In six innings, Lewis struck out a season-high 10 hitters and didn't walk anyone. He only made a few mistake pitches in his estimation -- Albert Pujols and Howie Kendrick hit solo homers in the first two innings, and Chris Iannetta also drove in a run in the second with a two-out double.
"Other than that, I felt like I had really, really good stuff tonight," Lewis said.
Lewis turned in an impressive third inning -- striking out heavy hitters Mike Trout, Pujols and Josh Hamilton, all looking -- but foundered in the fourth before giving up the game's most damaging hit on a pitch he put where he wanted to.
Lewis loaded the bases with no outs, allowing back-to-back singles to Kendrick and Aybar and hitting David Freese with a pitch. The Rangers righty almost got out the jam, getting a flyout and a strikeout, but Kole Calhoun blooped a two-run single to right for the Angels' final runs off Lewis.
"It was just a situation where, with the bases loaded, I felt like I made a decent 0-0 pitch and he just came out hacking and broke his bat, and it was able to drop in," Lewis said. "He's swung the bat pretty well against us. It just stinks that that was the deciding factor."
It was the 11th double-digit strikeout game of Lewis's career and his first since June 17, 2012 against Houston. He threw 105 pitches, 80 of them strikes, and allowed 10 hits.
After missing a season and a half due to hip and elbow injuries, Lewis is now the workhorse of the Rangers' staff again.
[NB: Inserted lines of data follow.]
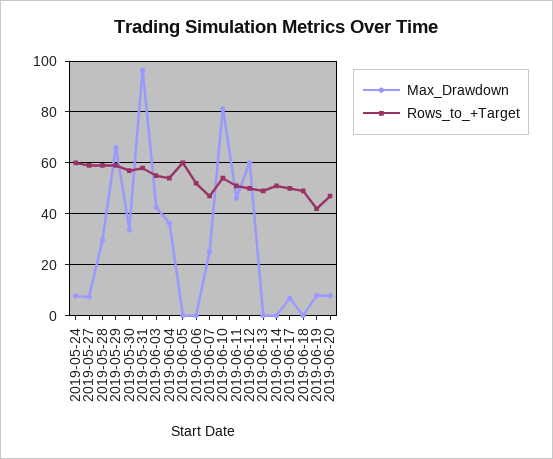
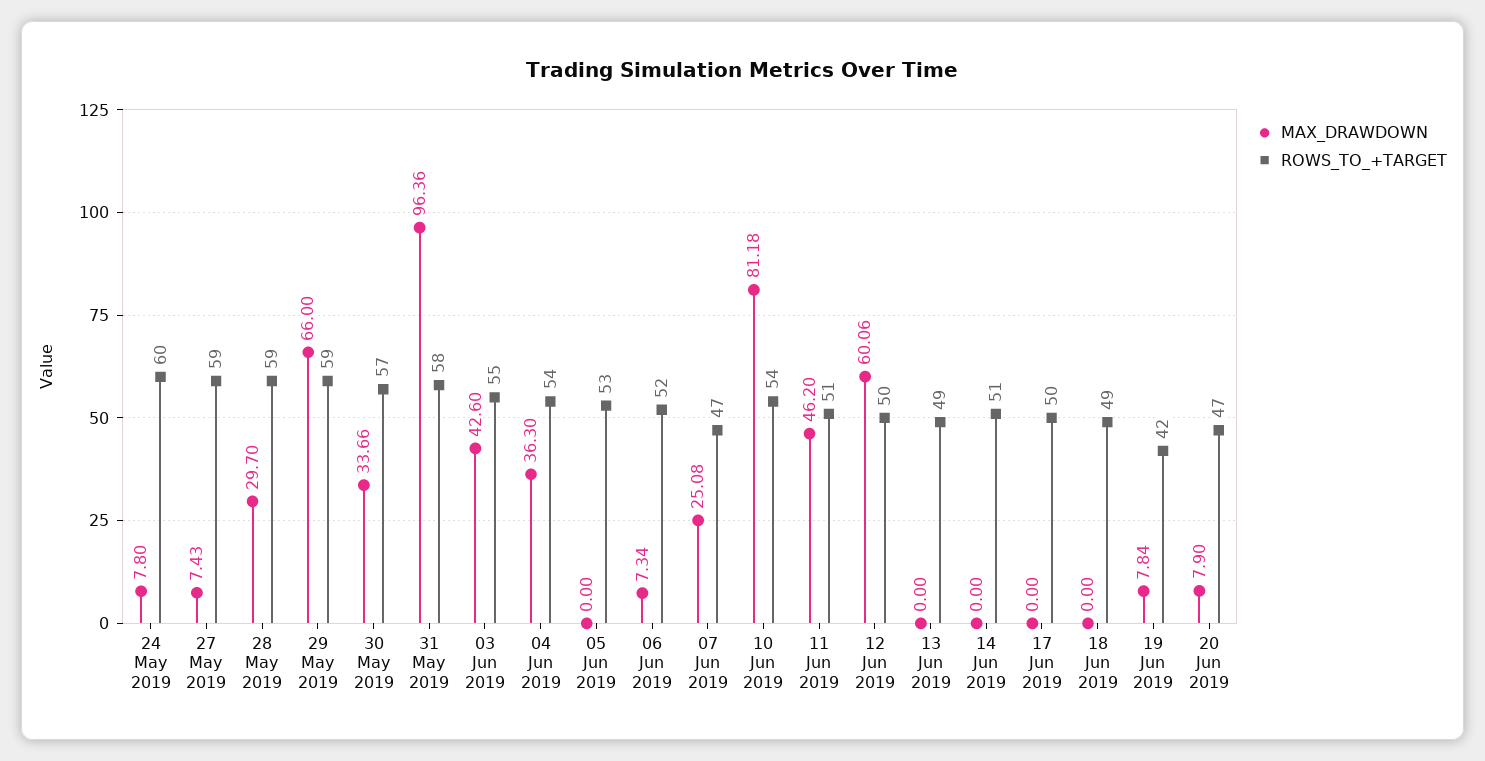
  {
    "Max_Drawdown": {
      "2019-05-24": 7.8,
      "2019-05-27": 7.43,
      "2019-05-28": 29.7,
      "2019-05-29": 66,
      "2019-05-30": 33.66,
      "2019-05-31": 96.36,
      "2019-06-03": 42.6,
      "2019-06-04": 36.3,
      "2019-06-05": 0,
-     "2019-06-06": 0,
+     "2019-06-06": 7.34,
      "2019-06-07": 25.08,
      "2019-06-10": 81.18,
      "2019-06-11": 46.2,
      "2019-06-12": 60.06,
      "2019-06-13": 0,
      "2019-06-14": 0,
-     "2019-06-17": 7.5,
+     "2019-06-17": 0,
      "2019-06-18": 0,
      "2019-06-19": 7.84,
      "2019-06-20": 7.9
    },
    "Rows_to_+Target": {
      "2019-05-24": 60,
      "2019-05-27": 59,
      "2019-05-28": 59,
      "2019-05-29": 59,
      "2019-05-30": 57,
      "2019-05-31": 58,
      "2019-06-03": 55,
      "2019-06-04": 54,
-     "2019-06-05": 60,
+     "2019-06-05": 53,
      "2019-06-06": 52,
      "2019-06-07": 47,
      "2019-06-10": 54,
      "2019-06-11": 51,
      "2019-06-12": 50,
      "2019-06-13": 49,
      "2019-06-14": 51,
      "2019-06-17": 50,
      "2019-06-18": 49,
      "2019-06-19": 42,
      "2019-06-20": 47
    }
  }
He tied Yu Darvish on Saturday for the most starts by a Ranger this season at 22. Still, despite a workmanlike performance, Lewis fell to 8-10 this year.
"He kept us in the ballgame and that's all we can ask," manager Ron Washington said of Lewis.
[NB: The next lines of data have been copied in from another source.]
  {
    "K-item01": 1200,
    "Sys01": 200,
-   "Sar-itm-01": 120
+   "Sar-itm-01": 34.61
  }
Los Angeles rookie starter Matt Shoemaker retired the first nine batters he faced and lasted 5 2/3 innings, allowing two earned runs on four hits and striking out six.
"Outstanding," Pujols said of Shoemaker. "He reminds me of one of the guys from when I was in St. Louis, who stepped up for us to win championships and get to the playoffs. That's what he's been doing. Guys got hurt, he came to the bullpen, up and down, and now he's just getting an opportunity to go out there, and he's performed. There's nobody in this locker room that deserves that more than him."
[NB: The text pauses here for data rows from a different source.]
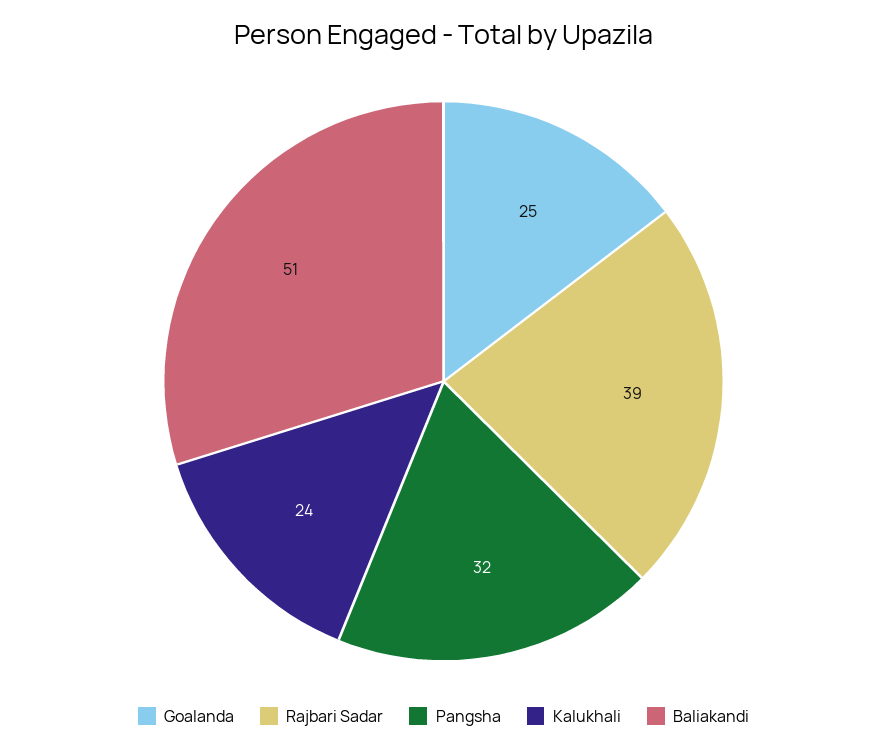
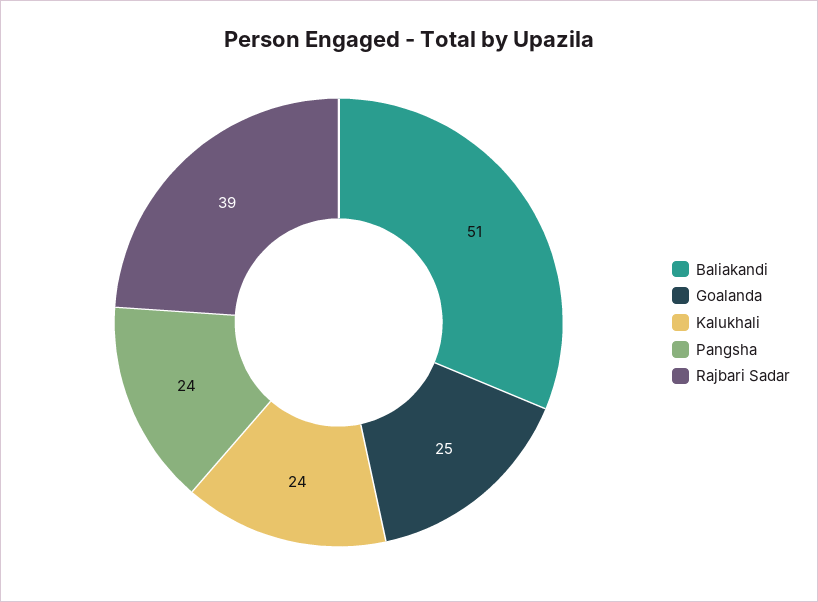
  {
    "Goalanda": 25,
    "Rajbari Sadar": 39,
-   "Pangsha": 32,
+   "Pangsha": 24,
    "Kalukhali": 24,
    "Baliakandi": 51
  }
Shin-Soo Choo led off the Texas fourth with a 415-foot homer to left and J.P. Arencibia broke an 0-for-19 streak later in that inning with an RBI single.
Thanks to a solid effort from relievers Phil Klein, Neal Cotts and Roman Mendez, who each threw a 1-2-3 inning, the Rangers kept the game close.
The Rangers pulled within a run in the seventh when Alex Rios drove in two runs with a bases-loaded, two-out single up the middle off reliever Jason Grilli. But Adrian Beltre grounded out, leaving the would-be tying and winning runs on base.
Huston Street pitched a scoreless ninth for the save for the Angels.
"We've just got to put something solid together and hold onto it. We just haven't been able to do that," Washington said.
The teams have been heading in opposite directions throughout the time between Lewis's starts -- the Angels took over first place in the AL West by .002 percentage points over the Athletics with Saturday's win, while the Rangers continue to bury themselves deeper at the bottom of the standings.
With seven games each remaining against Los Angeles and Oakland, the Rangers will probably play a part in who wins the division.
"These are obviously good teams that are playing hard, as hard as they can, to win the division," Rios said. "You get to see that kind of intensity when you play these kinds of teams. For us, we just try to find ways to win games."
Playing the role of spoilers is something the Rangers could take solace in, but having gone 9-19 since the All-Star break, it won't be easy.
"I hope we figure out ways to win ballgames," Washington said. "Certainly against those guys, that's our role. … We've just got to put something solid together and hold onto it. We just haven't been able to do that."